The study, sponsored by WalMart Inc. and Lane Bryant, found that overweight women often skip appointments to receive posterior injections of antibiotics because they are afraid the needles used in those injections accentuate the size of their buttocks.

“Large women ask me all the time, ‘Does this needle make my butt look big?'” said Yow Lu Ming, M.D., an internist in private practice in Philadelphia.

“I assure them it doesn’t, but they are not convinced. I never see most of them again.”

Although the AMA study did not compare recovery times of women who received antibiotics to those who did not, anecdotal evidence suggests that avoiding antibiotics can have serious effects. Cyndi Bacon, thirty-two, of State College, Pennsylvania, lost feeling in the entire left side of her body after she had stopped visiting her doctor for antibiotic injections to combat Lyme disease.

“It was just too humiliating,” said Bacon. “Those Oriental doctors are all so skinny. I knew he had to be grossed out because my butt weighs more than his entire body.”

According to A. Lester Scruggs, M.D., a general practitioner in Enid, Oklahoma, “Your basic hypodermic, which runs anywheres from .75 to 1.5 inches (19 to 38 mm), is gonna look like a needle in a haystack in some woman whose butt has its own ZIP code. If you want to deliver an effective dose of antibiotic in them haunches, you’ve got to get Black & Decker involved.”

To add insult to injection, another study—this one conducted at the Adelaide and Meath Hospital in Dublin, Ireland—demonstrated that a majority of overweight women are not getting the proper dosage from injections into the buttocks. Therefore, women with a negative body image will be disinclined to suffer indignities for naught.

“There is no question that obesity is the underlying cause,” said Victoria I. Ching, M.B., who headed the study. “A needle that is effective on Nicole Richie is not going to be as effective on Kirstie Alley.”

Dr. Ching’s team recruited fifty male and female patients, aged twenty-one to eighty-seven, and injected a small air bubble into the subjects’ buttocks using a standard-sized needle. The researchers then analyzed computer images to determine the location of the air bubbles. They found that standard needles penetrated fat and reached muscle tissue—where antibiotics have to be deposited in order to be most effective—in only 8 percent of the women.
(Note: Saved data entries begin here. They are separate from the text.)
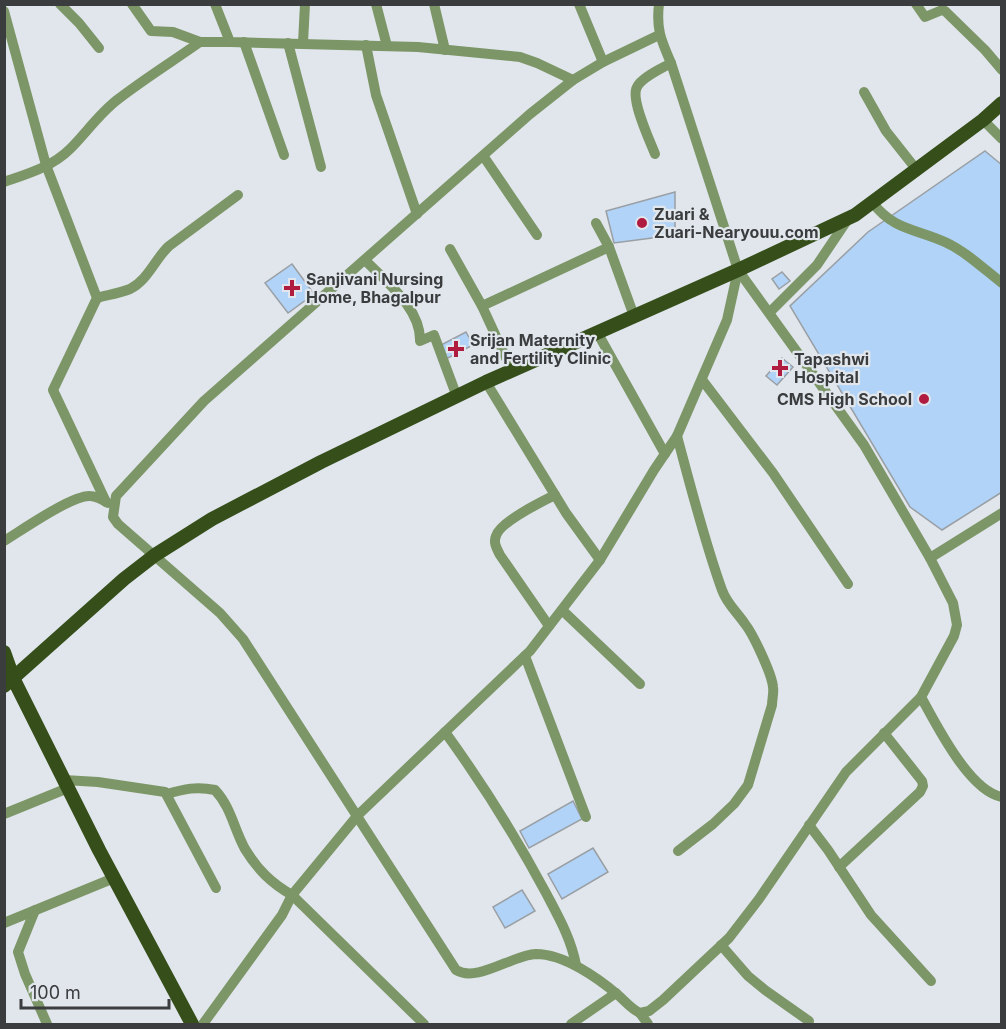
<svg xmlns="http://www.w3.org/2000/svg" width="1006" height="1029" viewBox="0 0 1006 1029" font-family="Inter,sans-serif">
<rect width="100%" height="100%" fill="#e0e6ec"/>
<g fill="#b0d3f7" stroke="#9a9fa4" stroke-width="1.5">
<polygon points="985,151 1002,165 1002,492 942,530 910,507 790,306 868,232"/>
<polygon points="675,192 675,235 614,243 606,211"/>
<polygon points="292,264 314,294 288,313 265,283"/>
<polygon points="782,272 790,281 779,289 772,279"/>
<polygon points="466,332 473,345 446,359 439,346"/>
<polygon points="782,358 793,367 777,385 766,376"/>
<polygon points="573,801 582,819 529,848 520,831"/>
<polygon points="593,848 608,872 562,899 548,874"/>
<polygon points="522,890 535,911 505,928 493,907"/>
</g>
<g fill="none" stroke-linecap="round" stroke-linejoin="round">
<g stroke="#7d9667" stroke-width="10">
<polyline points="60,4 79,23 99,48"/>
<polyline points="132,4 151,31 173,32 200,42 230,42"/>
<polyline points="215,4 230,42 418,47 520,57 537,63 573,80"/>
<polyline points="376,4 387,46"/>
<polyline points="434,4 445,50"/>
<polyline points="579,4 603,62"/>
<path d="M659 4C656 29 661 40 671 63L738 270 864 445 930 558 1002 513"/>
<polyline points="916,4 925,17 942,10 945,11 985,50 1002,70"/>
<polyline points="4,11 46,165 97,298 53,390 106,502"/>
<path d="M659 35 603 62 573 80 530 114 204 401 116 496 113 517 118 524 220 613 243 639 456 970C477 983 512 955 536 954 564 954 598 978 618 995 625 1001 631 1009 640 1013L649 1011 663 1000 729 938 759 899 846 772 921 697 954 636 957 625 953 603 930 558"/>
<polyline points="244,42 284,155"/>
<polyline points="288,43 321,167"/>
<polyline points="303,43 305,4"/>
<polyline points="366,45 376,95 417,214"/>
<polyline points="864,92 886,131 916,169"/>
<polyline points="983,120 1002,139"/>
<path d="M655 154C650 141 630 99 637 87 642 77 661 69 671 63"/>
<polyline points="484,157 537,235"/>
<path d="M4 182C27 174 52 167 70 149 86 133 99 114 117 100 144 79 173 61 200 42"/>
<path d="M873 203C893 230 917 229 945 242 965 251 984 269 1002 283"/>
<polyline points="596,223 609,247 634,316"/>
<polyline points="450,249 482,306 512,371"/>
<path d="M365 260C386 282 421 308 420 341L434 335 457 397"/>
<path d="M97 298C108 295 120 293 130 289 148 280 155 259 169 246L238 195"/>
<polyline points="482,306 609,247"/>
<polyline points="770,312 817,265 848,219"/>
<polyline points="597,332 665,454"/>
<polyline points="703,381 773,473 848,584"/>
<polyline points="486,382 566,513 600,560"/>
<path d="M677 436C691 488 704 540 722 590 727 604 737 612 745 624 753 634 772 674 773 687 774 693 772 699 772 705L748 785 734 804 713 824 678 851"/>
<path d="M4 541C22 530 72 495 90 496 95 496 103 500 108 503"/>
<polyline points="562,610 640,684"/>
<path d="M549 626 500 555C497 549 493 543 496 536 500 522 541 502 555 495"/>
<polyline points="525,656 586,817"/>
<path d="M921 697C936 724 969 791 1002 797"/>
<path d="M445 732C482 783 516 837 546 893 558 916 571 938 576 965"/>
<polyline points="64,780 98,782 165,792 216,888"/>
<path d="M167 794C184 789 197 786 215 790 231 807 234 829 245 849 258 870 271 883 292 895L424 1024"/>
<polyline points="4,814 68,788"/>
<polyline points="809,825 828,850 871,915 931,981"/>
<polyline points="839,867 920,792 923,786 922,781 884,733"/>
<polyline points="35,910 18,952 25,974 47,1024"/>
<polyline points="4,923 114,878"/>
<polyline points="721,945 748,976 765,990 809,1021"/>
<polyline points="640,1013 648,1024"/>
<polyline points="203,1024 282,915 292,895 358,815 530,651 600,560 654,470 677,436 727,320 738,270"/>
<polyline points="571,1024 616,993"/>
</g>
<g stroke="#364f1a" stroke-width="14">
<polyline points="4,652 14,680 99,850 192,1024"/>
<polyline points="4,686 124,579 155,555 212,519 321,462 486,382 738,270 855,215 983,120 1002,103"/>
</g>
</g>
<g fill="#af1c40" stroke="#e0e6ec" stroke-width="2">
<circle cx="642" cy="223" r="6"/>
<path d="M289 279h6v6h6v6h-6v6h-6v-6h-6v-6h6z"/>
<path d="M453 340h6v6h6v6h-6v6h-6v-6h-6v-6h6z"/>
<path d="M777 359h6v6h6v6h-6v6h-6v-6h-6v-6h6z"/>
<circle cx="924" cy="399" r="6"/>
</g>
<g text-anchor="middle" stroke-width="4.5" stroke-linejoin="round" paint-order="stroke">
<g font-size="16" font-weight="bold" fill="#3a3c3e" stroke="#e0e6ec" text-anchor="start">
<text x="654" y="220">Zuari &amp;<tspan x="654" dy="18">Zuari-Nearyouu.com</tspan></text>
<text x="306" y="285">Sanjivani Nursing<tspan x="306" dy="18">Home, Bhagalpur</tspan></text>
<text x="470" y="346">Srijan Maternity<tspan x="470" dy="18">and Fertility Clinic</tspan></text>
<text x="794" y="365">Tapashwi<tspan x="794" dy="18">Hospital</tspan></text>
<text x="912" y="405" text-anchor="end">CMS High School</text>
</g>
</g>
<rect width="1006" height="1029" fill="none" stroke="#3a3c3e" stroke-width="12"/>
<path d="M21 999v9h148v-9" fill="none" stroke="#3a3c3e" stroke-width="3"/>
<text x="30" y="999" font-size="18" fill="#3a3c3e" stroke="#e0e6ec" stroke-width="4.5" paint-order="stroke">100 m</text>
</svg>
The success rate in men was 56 per cent. Because fat tissue has significantly fewer blood vessels than muscle, a drug injected into fat is less likely to be absorbed into the bloodstream.

Dr. Ching recommended overcoming “the fat barrier” by using 3.0-inch (super-petite) and 4.5-inch (ultra-petite) needles, but HMO executives in the United States warn that the increase in needle sizes could add $15 to $20 billion to our nation’s already overburdened health-care costs.